La Leyenda del Charro Negro

La famosa Leyenda del Charro Negro es originaria de Puente de Ixtla.
POR KARINA ORTEGA

Cuentan que en el pueblo de Ixtla, en el estado de Morelos, vivía un hombre muy cerca a la Iglesia de San Mateo, quien cansado de su pobreza y soledad, una noche acudió a una encrucijada de caminos donde invocó al Diablo para que le diera mujeres y riquezas. En medio de una nube de polvo y humo, con un denso olor a azufre, el demonio se le apareció para concederle sus deseos, vestido con traje y sombrero de charro totalmente negros, montado en un corcel fuerte y brioso de color negro azabache, inmediatamente desapareció rodeado de truenos y relámpagos.

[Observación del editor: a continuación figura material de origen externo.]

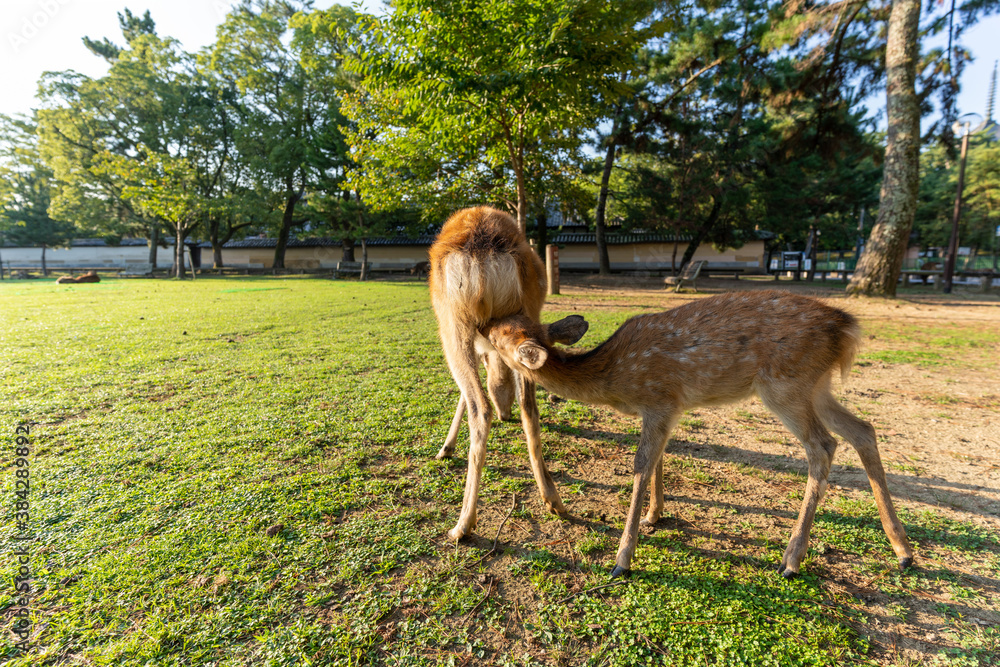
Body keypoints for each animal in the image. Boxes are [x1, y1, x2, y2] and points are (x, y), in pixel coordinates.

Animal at [428, 206, 588, 543]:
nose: (506, 412)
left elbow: (463, 396)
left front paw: (445, 448)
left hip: (451, 321)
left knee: (479, 407)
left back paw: (462, 525)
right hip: (528, 309)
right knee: (529, 406)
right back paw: (554, 500)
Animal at [481, 290, 914, 579]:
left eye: (500, 333)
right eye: (508, 321)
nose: (483, 323)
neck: (614, 379)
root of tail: (847, 327)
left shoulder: (658, 400)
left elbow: (640, 466)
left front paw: (622, 560)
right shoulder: (667, 409)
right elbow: (659, 459)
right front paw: (655, 516)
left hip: (785, 385)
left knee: (823, 446)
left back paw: (792, 560)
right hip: (817, 386)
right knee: (863, 430)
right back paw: (903, 550)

El hombre se volvió rico de repente y tuvo varias mujeres, todas muy hermosas, incluso terminó viviendo con dos que eran madre e hija, quienes lo atendían a cuerpo de rey. Aparentemente era feliz, pero en el fondo tenía miedo del trato que había hecho, ya que a cambio de las riquezas se había vendido en cuerpo y alma a Satanás. Entonces se empezó a rodear de crucifijos y agua bendita, llevaba ofrendas de flores y ceras cada que podía a la iglesia de San Mateo para evitar que los demonios se llevaran su alma. El hombre temblaba cuando escuchaba los cascos de un caballo o las espuelas de algún charro, por eso siempre llevaba consigo una cruz de carrizo.

Un día cayó enfermo, a veces perdía la conciencia y entonces no tenía la protección de sus amuletos. Varias noches se escucharon los cascos de un caballo por las calles empedradas de San Mateo y se llegó a distinguir, entre los rayos y los truenos que le precedían, la silueta de un charro negro que corría velozmente desde una esquina de la Iglesia a la calle siguiente hasta detenerse enfrente de la casa del enfermo, gritando su nombre con una voz infernal. El enfermo, muy asustado, inmediatamente tomaba su crucifijo para evitar que el Diablo se le acercara.

Tan espantado estaba que ya no comía ni bebía y después de varias noches seguidas con estas apariciones, al fin, el hombre murió. La noche que lo estaban velando, se escuchó a un caballo por la esquina de la iglesia y la silueta del charro negro se alcanzó a distinguir al momento que un relámpago cruzaba el cielo. A medida que se iba acercando empezó a soplar un fuerte viento que hizo que se apagaran las velas, mientras conseguían encenderlas de nuevo, se escuchó una sonora carcajada, y el caballo que se alejaba a todo galope.

Cuando encendieron las velas, se dieron cuenta de que el cuerpo del difunto ya no estaba. Pero para disimular ante la gente del pueblo, rellenaron el ataúd con piedras y eso enterraron en el panteón de San Mateo.

Una leyenda de este pueblo de San Mateo, en el municipio de Puente de Ixtla.